CONICET | Buscador de Institutos y Recursos Humanos

The so called Spin Ices are prototype materials for geometrical frustration. They show spectacular agreement between theory and experiments and had served as a playground for exotic behaviour such as residual entropy, Coulomb phases with pinch points correlations, and effective magnetic monopoles, among others. The inexhaustible Ising pyrochlore systems, where spin ices live, are yet compatible with another instance of geometrical frustration: Monopole Matter. The tuning of the nearest neighbor exchange constant and field direction can be used to obtain the most trivial forms of it: monopole gases and ordered crystals of staggered magnetic charge. However, other forms of order and disorder (including perfectly paramagnetic monopole liquids, dense fluids which are liquid both in the magnetic and in the structural sense, crystals of monopoles with magnetic moment fragmentation, or double layered crystals) have been proposed and even measured in experiments.

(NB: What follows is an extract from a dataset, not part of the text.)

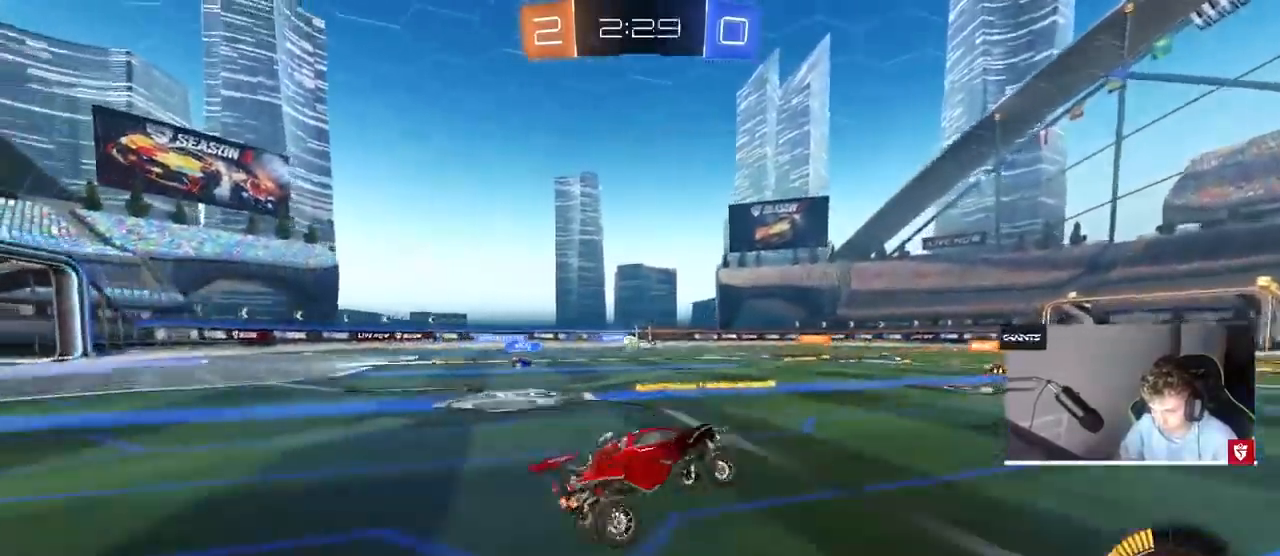
{"keys": ["w"], "mouse": [], "events": [[100, "a", "down"], [100, "w", "down"], [167, "a", "up"], [167, "mouse_left", "down"], [300, "a", "down"], [333, "mouse_left", "up"], [433, "a", "up"]]}
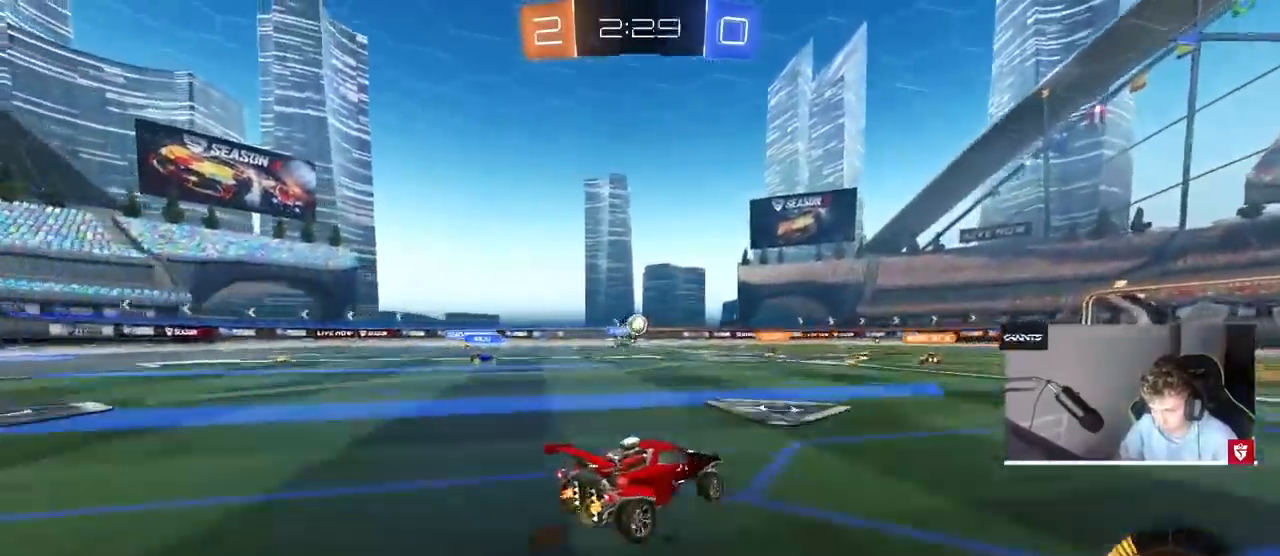
{"keys": ["d", "w"], "mouse": [], "events": [[400, "d", "down"]]}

In spite of this, it is perhaps even more remarkable that we do not generally know how these phases are (or could be) stabilized in nature.Among other examples, understanding Monopole Matter promise to be an essential step to shed light into the physics of $Tb_2Ti_2O_7$. Almost 20 years of experiments agree on the facts that this material presents a very high magneto-elastic coupling, pinch-points that could be related to a Fragmented Monopole Crystal, and a double layer crystal of monopoles when it is subject to a moderate field in the $[110]$ crystallographic direction. In this presentation we will introduce, for the first time, a realistic classical Hamiltonian that is able to stabilize a Monopole Liquid phase (and concomitantly other phases of Monopole Matter in the presence of different external fields and interactions) at low temperatures. To achieve this, we have taken into account the modulation of the interaction between neighboring spins when the central oxygen of the tetrahedron is allowed to move. We use this results as a starting point to obtain a high level of low temperature spin dynamics and a double layer crystal of monopoles in the presence of an applied field, needed to explain $Tb_2Ti_2O_7$ peculiar behavior.